Turkish lira slides to record low on concerns for financial stability
Turkey’s lira dived to a record low against the dollar as investors sold their holdings on concern that a currency crisis in 2018 might be repeated.
The lira fell to as low as 7.277 per dollar in afternoon trading in Istanbul, extending losses since the start of the week to almost 5 percent. It traded down 3 percent at 7.25 per dollar as of 1:10 p.m. local time.
The Turkish central bank has slashed interest rates to below the annual rate of inflation, in line with government orders, forcing it to sell tens of billions of dollars of its foreign currency reserves to protect the lira’s value.
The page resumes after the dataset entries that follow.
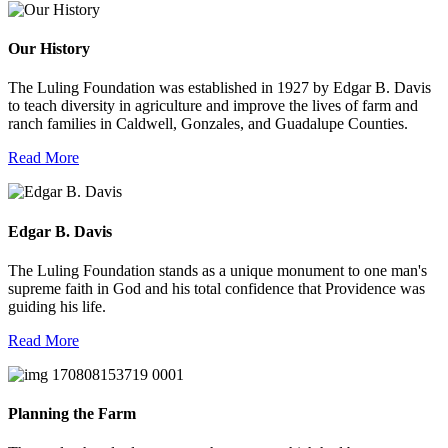
Our History
The Luling Foundation was established in 1927 by Edgar B. Davis
to teach diversity in agriculture and improve the lives of farm and
ranch families in Caldwell, Gonzales, and Guadalupe Counties.
Read More
Edgar B. Davis
The Luling Foundation stands as a unique monument to one man's
supreme faith in God and his total confidence that Providence was
guiding his life.
Read More
Planning the Farm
That policy is not sustainable, economists say, pointing to the bank’s depleted reserves and a borrowing boom initiated by the government.
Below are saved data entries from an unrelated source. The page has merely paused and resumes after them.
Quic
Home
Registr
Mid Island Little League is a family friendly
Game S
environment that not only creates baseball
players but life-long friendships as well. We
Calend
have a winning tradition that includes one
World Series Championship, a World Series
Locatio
Yields on Turkey’s benchmark 10-year lira bond jumped 80 basis points to 14.22 percent on Thursday. That compared with yields of 11.9 percent 10 days ago. The central bank has set its benchmark interest rate at 8.25 percent and annual consumer price inflation is 11.8 percent.
Economists say the central bank should raise interest rates to defend the lira. But the bank's hands are tied by politics. Turkish President Recep Tayyip Erdoğan says higher interest rates are inflationary - a view that contradicts conventional economic theory. He sacked and replaced the central bank's governor last year for failing to support the government's pro-economic growth policies.
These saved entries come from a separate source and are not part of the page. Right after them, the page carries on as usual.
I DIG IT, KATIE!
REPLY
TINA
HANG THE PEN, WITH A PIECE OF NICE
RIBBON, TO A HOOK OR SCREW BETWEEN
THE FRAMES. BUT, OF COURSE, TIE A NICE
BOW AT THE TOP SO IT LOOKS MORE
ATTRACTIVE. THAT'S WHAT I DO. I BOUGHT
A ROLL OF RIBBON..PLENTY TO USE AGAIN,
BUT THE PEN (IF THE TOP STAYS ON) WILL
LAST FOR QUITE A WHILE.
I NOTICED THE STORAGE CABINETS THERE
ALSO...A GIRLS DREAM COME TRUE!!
The International Monetary Fund warned this week that there appeared to be strong downward pressure on the lira, calling on the central bank to bolster its foreign exchange reserves in the medium term and to contain rapid credit growth. The surge in lending, led by state-run banks, is hurting the lira because it is fuelling demand for imports among consumers and businesses, widening the country’s current account deficit. Turkey needs hard currency to finance that gap.
The latest bout of lira selling came as the cost of borrowing for investors in the offshore overnight swap market surged into the hundreds of percent this week, prompting analysts to declare that Turkey’s money markets were becoming increasingly dysfunctional.
State-run banks spent more than $1 billion defending the lira on Wednesday, but the currency still fell 2 percent against the dollar.
The lira had hit an all-time low of 7.269 per dollar in mid-May, exceeding record lows reached in July 2018 at the height of the currency crisis. The losses in May prompted the Turkish authorities to strike a $10 billion currency swaps deal with Qatar to help steady the lira, rather than raise interest rates.
There was serious selling in Turkish stocks and bonds this week as foreign investors worked to meet their lira liabilities, said Enver Erkan, an economist at Tera Securities in Istanbul, according to the Financial Times. Foreigners sold a record $893 million of Turkish stocks in July, Dünya newspaper reported on Thursday citing official data.
(Story was updated wih lira record low in second paragraph, bond prices in fourth.)